What's needed is a full, exact retyping of the records.

(Data to examine begins)

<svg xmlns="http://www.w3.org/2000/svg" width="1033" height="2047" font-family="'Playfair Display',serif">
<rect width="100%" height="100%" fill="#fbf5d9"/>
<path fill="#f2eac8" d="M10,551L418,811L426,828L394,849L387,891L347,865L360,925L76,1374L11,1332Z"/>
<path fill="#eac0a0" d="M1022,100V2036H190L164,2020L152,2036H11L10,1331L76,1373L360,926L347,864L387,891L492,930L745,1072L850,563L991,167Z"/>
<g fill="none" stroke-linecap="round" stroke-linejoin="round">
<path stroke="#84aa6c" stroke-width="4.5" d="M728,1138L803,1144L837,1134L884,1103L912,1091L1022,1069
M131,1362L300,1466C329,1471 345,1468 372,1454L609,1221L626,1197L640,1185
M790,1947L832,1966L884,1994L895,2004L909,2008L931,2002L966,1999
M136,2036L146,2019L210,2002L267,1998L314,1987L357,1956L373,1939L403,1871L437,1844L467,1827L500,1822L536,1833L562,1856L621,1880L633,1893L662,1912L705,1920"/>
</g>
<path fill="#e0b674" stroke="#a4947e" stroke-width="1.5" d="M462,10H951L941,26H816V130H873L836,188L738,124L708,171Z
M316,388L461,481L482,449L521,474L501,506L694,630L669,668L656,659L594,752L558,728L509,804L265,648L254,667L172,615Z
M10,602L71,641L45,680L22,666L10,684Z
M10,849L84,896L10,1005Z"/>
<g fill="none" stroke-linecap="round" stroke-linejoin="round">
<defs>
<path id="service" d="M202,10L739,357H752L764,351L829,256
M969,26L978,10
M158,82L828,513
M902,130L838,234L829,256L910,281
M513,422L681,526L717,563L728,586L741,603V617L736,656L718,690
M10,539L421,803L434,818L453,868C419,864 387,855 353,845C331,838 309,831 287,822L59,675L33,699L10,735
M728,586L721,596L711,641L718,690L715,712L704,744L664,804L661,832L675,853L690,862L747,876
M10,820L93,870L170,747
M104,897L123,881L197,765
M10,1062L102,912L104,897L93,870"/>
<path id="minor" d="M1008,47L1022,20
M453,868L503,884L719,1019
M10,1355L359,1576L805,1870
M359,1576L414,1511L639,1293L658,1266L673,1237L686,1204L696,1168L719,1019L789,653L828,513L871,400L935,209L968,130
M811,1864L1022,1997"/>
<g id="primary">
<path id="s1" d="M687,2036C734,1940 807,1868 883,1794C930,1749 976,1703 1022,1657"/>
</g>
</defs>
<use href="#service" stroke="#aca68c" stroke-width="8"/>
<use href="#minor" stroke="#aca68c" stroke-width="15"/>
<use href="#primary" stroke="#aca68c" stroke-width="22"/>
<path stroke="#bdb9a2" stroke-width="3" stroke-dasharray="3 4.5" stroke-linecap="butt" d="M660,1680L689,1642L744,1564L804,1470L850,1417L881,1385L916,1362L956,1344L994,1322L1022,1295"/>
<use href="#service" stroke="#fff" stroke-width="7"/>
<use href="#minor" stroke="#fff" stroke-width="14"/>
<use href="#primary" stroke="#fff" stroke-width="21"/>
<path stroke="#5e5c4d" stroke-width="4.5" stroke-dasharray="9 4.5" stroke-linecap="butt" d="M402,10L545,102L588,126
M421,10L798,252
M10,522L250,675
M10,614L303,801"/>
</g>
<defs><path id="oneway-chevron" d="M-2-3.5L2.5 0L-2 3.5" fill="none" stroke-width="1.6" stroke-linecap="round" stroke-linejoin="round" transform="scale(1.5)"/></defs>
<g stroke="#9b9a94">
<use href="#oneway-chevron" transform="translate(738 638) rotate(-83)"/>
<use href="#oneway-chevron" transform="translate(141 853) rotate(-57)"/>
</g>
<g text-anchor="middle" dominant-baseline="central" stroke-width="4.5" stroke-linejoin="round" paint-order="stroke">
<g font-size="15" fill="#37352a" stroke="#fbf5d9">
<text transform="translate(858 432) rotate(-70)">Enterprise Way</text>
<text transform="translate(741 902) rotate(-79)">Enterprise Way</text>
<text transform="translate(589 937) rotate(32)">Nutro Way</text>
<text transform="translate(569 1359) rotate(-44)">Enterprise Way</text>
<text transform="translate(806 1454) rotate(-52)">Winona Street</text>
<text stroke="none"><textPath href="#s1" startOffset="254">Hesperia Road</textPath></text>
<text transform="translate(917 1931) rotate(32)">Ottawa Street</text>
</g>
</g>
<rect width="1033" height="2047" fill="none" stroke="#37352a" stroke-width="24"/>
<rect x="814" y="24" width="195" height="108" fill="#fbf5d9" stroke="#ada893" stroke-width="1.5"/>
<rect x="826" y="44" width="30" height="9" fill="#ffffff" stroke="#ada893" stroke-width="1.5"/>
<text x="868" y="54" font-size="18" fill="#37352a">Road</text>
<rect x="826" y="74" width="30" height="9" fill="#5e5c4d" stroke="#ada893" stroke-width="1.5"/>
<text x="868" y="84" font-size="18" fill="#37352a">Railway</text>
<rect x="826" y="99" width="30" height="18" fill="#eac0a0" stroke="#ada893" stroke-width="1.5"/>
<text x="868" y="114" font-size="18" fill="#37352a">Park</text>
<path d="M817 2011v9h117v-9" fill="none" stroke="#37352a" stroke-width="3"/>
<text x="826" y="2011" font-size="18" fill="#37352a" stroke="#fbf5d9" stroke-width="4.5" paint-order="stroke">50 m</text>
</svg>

(Data to examine ends)

- [Result for this task]
<svg xmlns="http://www.w3.org/2000/svg" width="1033" height="2047" font-family="'Playfair Display',serif">
<rect width="100%" height="100%" fill="#fbf5d9"/>
<path fill="#f2eac8" d="M10,551L418,811L426,828L394,849L387,891L347,865L360,925L76,1374L11,1332Z"/>
<path fill="#eac0a0" d="M1022,100V2036H190L164,2020L152,2036H11L10,1331L76,1373L360,926L347,864L387,891L492,930L745,1072L850,563L991,167Z"/>
<g fill="none" stroke-linecap="round" stroke-linejoin="round">
<path stroke="#84aa6c" stroke-width="4.5" d="M728,1138L803,1144L837,1134L884,1103L912,1091L1022,1069
M131,1362L300,1466C329,1471 345,1468 372,1454L609,1221L626,1197L640,1185
M790,1947L832,1966L884,1994L895,2004L909,2008L931,2002L966,1999
M136,2036L146,2019L210,2002L267,1998L314,1987L357,1956L373,1939L403,1871L437,1844L467,1827L500,1822L536,1833L562,1856L621,1880L633,1893L662,1912L705,1920"/>
</g>
<path fill="#e0b674" stroke="#a4947e" stroke-width="1.5" d="M462,10H951L941,26H816V130H873L836,188L738,124L708,171Z
M316,388L461,481L482,449L521,474L501,506L694,630L669,668L656,659L594,752L558,728L509,804L265,648L254,667L172,615Z
M10,602L71,641L45,680L22,666L10,684Z
M10,849L84,896L10,1005Z"/>
<g fill="none" stroke-linecap="round" stroke-linejoin="round">
<defs>
<path id="service" d="M202,10L739,357H752L764,351L829,256
M969,26L978,10
M158,82L828,513
M902,130L838,234L829,256L910,281
M513,422L681,526L717,563L728,586L741,603V617L736,656L718,690
M10,539L421,803L434,818L453,868C419,864 387,855 353,845C331,838 309,831 287,822L59,675L33,699L10,735
M728,586L721,596L711,641L718,690L715,712L704,744L664,804L661,832L675,853L690,862L747,876
M10,820L93,870L170,747
M104,897L123,881L197,765
M10,1062L102,912L104,897L93,870"/>
<path id="minor" d="M1008,47L1022,20
M453,868L503,884L719,1019
M10,1355L359,1576L805,1870
M359,1576L414,1511L639,1293L658,1266L673,1237L686,1204L696,1168L719,1019L789,653L828,513L871,400L935,209L968,130
M811,1864L1022,1997"/>
<g id="primary">
<path id="s1" d="M687,2036C734,1940 807,1868 883,1794C930,1749 976,1703 1022,1657"/>
</g>
</defs>
<use href="#service" stroke="#aca68c" stroke-width="8"/>
<use href="#minor" stroke="#aca68c" stroke-width="15"/>
<use href="#primary" stroke="#aca68c" stroke-width="22"/>
<path stroke="#bdb9a2" stroke-width="3" stroke-dasharray="3 4.5" stroke-linecap="butt" d="M660,1680L689,1642L744,1564L804,1470L850,1417L881,1385L916,1362L956,1344L994,1322L1022,1295"/>
<use href="#service" stroke="#fff" stroke-width="7"/>
<use href="#minor" stroke="#fff" stroke-width="14"/>
<use href="#primary" stroke="#fff" stroke-width="21"/>
<path stroke="#5e5c4d" stroke-width="4.5" stroke-dasharray="9 4.5" stroke-linecap="butt" d="M402,10L545,102L588,126
M421,10L798,252
M10,522L250,675
M10,614L303,801"/>
</g>
<defs><path id="oneway-chevron" d="M-2-3.5L2.5 0L-2 3.5" fill="none" stroke-width="1.6" stroke-linecap="round" stroke-linejoin="round" transform="scale(1.5)"/></defs>
<g stroke="#9b9a94">
<use href="#oneway-chevron" transform="translate(738 638) rotate(-83)"/>
<use href="#oneway-chevron" transform="translate(141 853) rotate(-57)"/>
</g>
<g text-anchor="middle" dominant-baseline="central" stroke-width="4.5" stroke-linejoin="round" paint-order="stroke">
<g font-size="15" fill="#37352a" stroke="#fbf5d9">
<text transform="translate(858 432) rotate(-70)">Enterprise Way</text>
<text transform="translate(741 902) rotate(-79)">Enterprise Way</text>
<text transform="translate(589 937) rotate(32)">Nutro Way</text>
<text transform="translate(569 1359) rotate(-44)">Enterprise Way</text>
<text transform="translate(806 1454) rotate(-52)">Winona Street</text>
<text stroke="none"><textPath href="#s1" startOffset="254">Hesperia Road</textPath></text>
<text transform="translate(917 1931) rotate(32)">Ottawa Street</text>
</g>
</g>
<rect width="1033" height="2047" fill="none" stroke="#37352a" stroke-width="24"/>
<rect x="814" y="24" width="195" height="108" fill="#fbf5d9" stroke="#ada893" stroke-width="1.5"/>
<rect x="826" y="44" width="30" height="9" fill="#ffffff" stroke="#ada893" stroke-width="1.5"/>
<text x="868" y="54" font-size="18" fill="#37352a">Road</text>
<rect x="826" y="74" width="30" height="9" fill="#5e5c4d" stroke="#ada893" stroke-width="1.5"/>
<text x="868" y="84" font-size="18" fill="#37352a">Railway</text>
<rect x="826" y="99" width="30" height="18" fill="#eac0a0" stroke="#ada893" stroke-width="1.5"/>
<text x="868" y="114" font-size="18" fill="#37352a">Park</text>
<path d="M817 2011v9h117v-9" fill="none" stroke="#37352a" stroke-width="3"/>
<text x="826" y="2011" font-size="18" fill="#37352a" stroke="#fbf5d9" stroke-width="4.5" paint-order="stroke">50 m</text>
</svg>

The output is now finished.